Blonde does not do the “B” word – buffet – and is highly skeptical of dinner shows but the food here was very good – one of the better meals we had in the city actually. It wasn’t cheap at $100+ per person but it was worth it to us. The show itself is about 80 minutes long and involves live musicians (dead ones perform poorly), singers and dancers. Splurge on this little treat and don’t go without first making a reservation.
#5 – Go to a night market
There are lots of small night markets in various sections of the city. We enjoyed one in the Palermo area and bought some handmade paper notebooks, bee goo, a necklace and a cup and spoon for brewing and drinking mate tea.
The markets have locally made goods for the most part and are an easy-to-navigate size – maybe 40 booths. Do remember though that when you’re at a market at night in a city you need to protect your purse or wallet.

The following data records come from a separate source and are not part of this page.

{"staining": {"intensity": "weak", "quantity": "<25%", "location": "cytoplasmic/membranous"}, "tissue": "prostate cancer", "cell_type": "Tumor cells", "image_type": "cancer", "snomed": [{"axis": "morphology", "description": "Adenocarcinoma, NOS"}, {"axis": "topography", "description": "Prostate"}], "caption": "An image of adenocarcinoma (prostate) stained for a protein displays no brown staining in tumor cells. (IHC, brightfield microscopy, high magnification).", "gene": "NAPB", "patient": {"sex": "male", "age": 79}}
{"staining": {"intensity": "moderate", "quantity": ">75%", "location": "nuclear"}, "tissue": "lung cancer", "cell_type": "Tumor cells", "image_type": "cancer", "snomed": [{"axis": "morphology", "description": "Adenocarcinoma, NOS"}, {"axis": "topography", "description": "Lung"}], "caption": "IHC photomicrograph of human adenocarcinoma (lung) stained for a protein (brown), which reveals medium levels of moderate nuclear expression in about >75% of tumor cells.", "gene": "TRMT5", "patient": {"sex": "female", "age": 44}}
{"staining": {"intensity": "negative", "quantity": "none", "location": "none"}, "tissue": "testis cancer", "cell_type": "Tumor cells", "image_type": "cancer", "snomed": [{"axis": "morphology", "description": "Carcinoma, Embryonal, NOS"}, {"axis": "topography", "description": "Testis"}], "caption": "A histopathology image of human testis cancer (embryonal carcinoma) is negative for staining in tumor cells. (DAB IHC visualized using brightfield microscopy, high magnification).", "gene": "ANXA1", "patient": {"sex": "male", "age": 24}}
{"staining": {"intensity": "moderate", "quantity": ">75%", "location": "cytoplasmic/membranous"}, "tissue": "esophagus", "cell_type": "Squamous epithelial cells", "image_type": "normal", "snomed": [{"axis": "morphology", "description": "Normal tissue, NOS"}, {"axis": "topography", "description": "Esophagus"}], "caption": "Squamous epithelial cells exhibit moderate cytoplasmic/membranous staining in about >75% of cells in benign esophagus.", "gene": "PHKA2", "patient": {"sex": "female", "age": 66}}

#6 – Check out La Recoleta Cemetery
Alternate Brunette had read about the cemetery and we were fortunate that our free city walk terminated there. The cemetery has about 5,000 vaults where many of Argentina’s most prominent – famous and infamous – people are buried. One famous man is buried there as is his killer. Ah death – the common denominator! The vaults are made with materials imported from Milan and Paris (part of that whole wanting to be European thing we guess).
Eva Peron is buried here (after her body was sent all over the world for years) in the Duarte vault which was her family’s name. Various former Presidents of Argentina, literary figures, the first Latin American winner of a Nobel Prize and an illegitimate granddaughter of Napoleon are buried here. Only Elvis is missing.
No new mausoleums can be built but if there’s still room in existing ones people can still be crammed in there. Presumably this wold be a majorly cool thing to do if you were a dead Porteño.
It would not be a cool thing to do if you were not dead, whether a not-dead Porteño or anyone else.